下衆の愛 感想

映画「下衆の愛」を観ました。
5月3日、キネカ大森にて。

ゲスの極みみたいな人のお話、かと思っていたのですが、意外にも熱い映画愛のお話でした。
地獄でなぜ悪い』とはまた違ったアプローチの映画映画。

主人公の渋川清彦さんは、自称・映画監督。

過去にはいくつか映画を撮っていたようですが、今は構想中の期間がずいぶん長いこと続いているご様子。
役者の養成所みたいなものを持っていてそのレッスン料をとったり、アダルトな映像を撮って糊口をしのいでいるご様子。
さらには映画に出演させてもらおうとすり寄ってくる駆け出しの女優さんたちに片っ端から手を出しているご様子。
ゲスというかクズというか、それはもうひどいものです。

とはいえ映画を撮る気がまったくないわけではなく、役者や脚本の持ち込みを募集していたようで、そこに脚本家志望の男性と役者志望の女性とか応募してきたところから物語が動き始めます。

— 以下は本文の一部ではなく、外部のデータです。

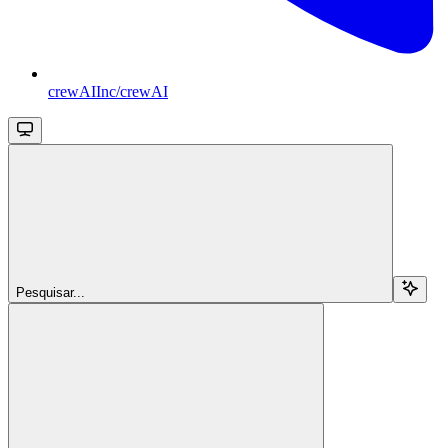
crewAIInc/crewAI
Pesquisar...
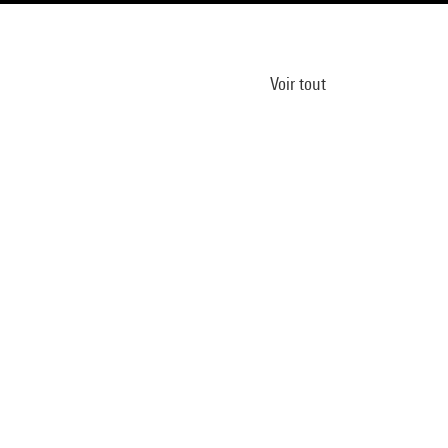
Voir tout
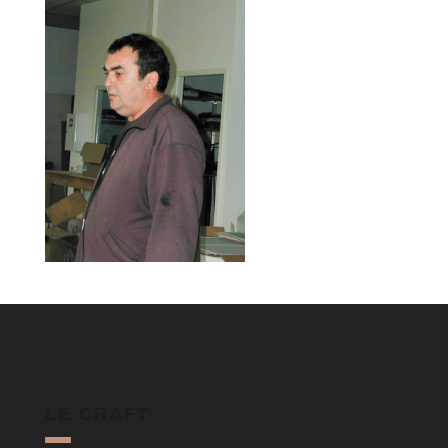
LE CRAFT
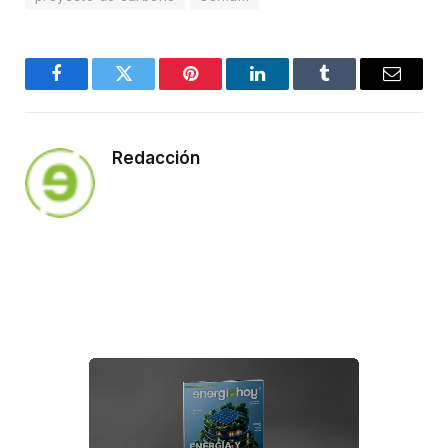
Facebook
Twitter
Pinterest
LinkedIn
Tumblr
Email
Redacción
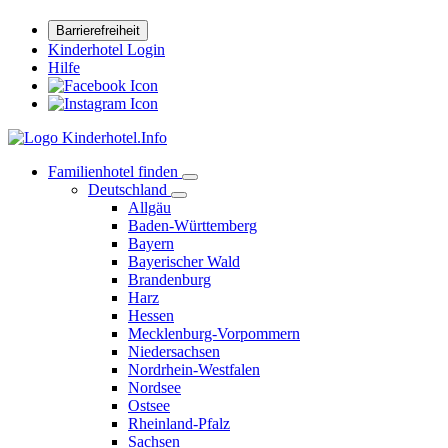
Barrierefreiheit
Kinderhotel Login
Hilfe
Familienhotel finden
Deutschland
Allgäu
Baden-Württemberg
Bayern
Bayerischer Wald
Brandenburg
Harz
Hessen
Mecklenburg-Vorpommern
Niedersachsen
Nordrhein-Westfalen
Nordsee
Ostsee
Rheinland-Pfalz
Sachsen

いわゆる「ネトラレ」という言葉にはいろんな意味合いが含まれていて、
狭義のネトラレでは交際相手ないしは配偶者といった関係が確立している相手を奪われるものであって、交際以前の段階で別勢力にかっさわれるものはネトラレには含まないという学派もあるようですが、
広義の意味であれば、一方的な好意を寄せている相手が他人にかっさわれるものもネトラレに含めていいのではないかと思うわけです。
とくにその営みを目の前で見せつけられるという心境は、やはりネトラレものの醍醐味でしょう。

ちょうど養成所のレッスンでのお題で、ドアに隔てられた向こう側で恋人が浮気している場面のエチュードがありましたけれども、立場が反転してそれを具現化したような状況であることもまた皮肉です。

あくまでもインディーズで自分の信念で映画を撮りたい渋川清彦さんと、より多くの人たちに自分の映画を見てもらいたいからとメジャー路線に切り替えて大物監督に成り上がった古舘寛治さんとが対峙する場面であり、その立場や地位や影響力の違いを見せつけられる場面でもあります。

理想だけでは飯は食えない。

渋川清彦さんが見出した女優さんは大物監督に取り入ったことでその監督作品に大抜擢されて役者街道を駆け上がっていきます。
彼女の変貌ぶりもある種のステレオタイプ的な感じではありますが、周囲から求められている女優像を体現しようとばかりに無理をしてああいう風に振る舞っていたようにも見えます。
*1

彼女が彼に「女優になる」と宣言して別れを告げたのは、女優という在り方を演じ続ける決意をしたということなのかもしれません。

映画にかける情熱はたしかにある一方で、なんとなく諦めのようなものを抱いてしまっている面もあるようで。
それでもやはり機が熟せば動き出すことができるし、動き出せば何かを為せるかもしれない、という希望が見えるようでもあります。

が、一方で、因果応報、悪いことをしていると最悪の場面でその報いが跳ね返ってくるようで。

クズは所詮クズでしかなく、ゲスは畢竟ゲスでしかないのかもしれません。

*1:太秦ライムライト』も思い出しました。